How to Remove Tea Stains on Teeth
If you’ve already developed stains on your teeth as a result of drinking tea, it’s not the end of the world. The truth is that it’s actually normal for people to develop slight discoloration on their teeth as they grow older due to a combination of diet, age, and genetics. Discoloration of your teeth caused by tea stains or other causes isn’t necessarily a health issue, but a cosmetic one.
Removing stains from your teeth can be accomplished through several methods. These are a few of them:
- Strawberries: Strawberries contain an enzyme known as malic acid which can help to organically whiten teeth. Rubbing mashed strawberries on your teeth and allowing them to sit for several minutes before rinsing and brushing with toothpaste can help whiten and remove tea stains.
- Baking soda and hydrogen peroxide: Rubbing a paste of hydrogen peroxide and baking soda on your teeth can be an easy way to whiten them without paying for expensive commercial teeth whiteners. Let this solution sit on your teeth for ten to fifteen minutes before rinsing and brushing with traditional toothpaste.
- Activated charcoal: Brushing your teeth with activated charcoal can help lift stains off the surface of your tooth enamel. There are also commercial toothpastes that contain activated charcoal that can help whiten tea stains.
If you have significant staining on your teeth, you always have the option to get your teeth professionally cleaned at the dentist’s office, too. The dentist has access to whitening solutions and specialized tools that can make it easier to get stubborn tea stains off your teeth.
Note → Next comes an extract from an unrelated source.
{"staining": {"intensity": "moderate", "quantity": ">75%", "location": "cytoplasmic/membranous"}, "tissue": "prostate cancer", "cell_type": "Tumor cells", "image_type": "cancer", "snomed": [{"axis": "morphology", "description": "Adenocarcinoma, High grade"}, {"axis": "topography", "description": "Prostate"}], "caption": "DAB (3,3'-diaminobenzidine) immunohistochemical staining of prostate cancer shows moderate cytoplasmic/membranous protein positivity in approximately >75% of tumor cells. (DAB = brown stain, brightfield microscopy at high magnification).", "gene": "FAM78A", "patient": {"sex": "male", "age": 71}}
Tea Can Cause Teeth Staining But Don’t Despair
If you’re worried about stains on your teeth, black and green tea can definitely cause them. Just taking the time to take care of your teeth each day can prevent any permanent damage you might see from drinking tea.
Make sure you always follow up a cup of tea with a glass of water, and make sure to hold off on brushing your teeth for at least 30 minutes to avoid damaging your tooth enamel.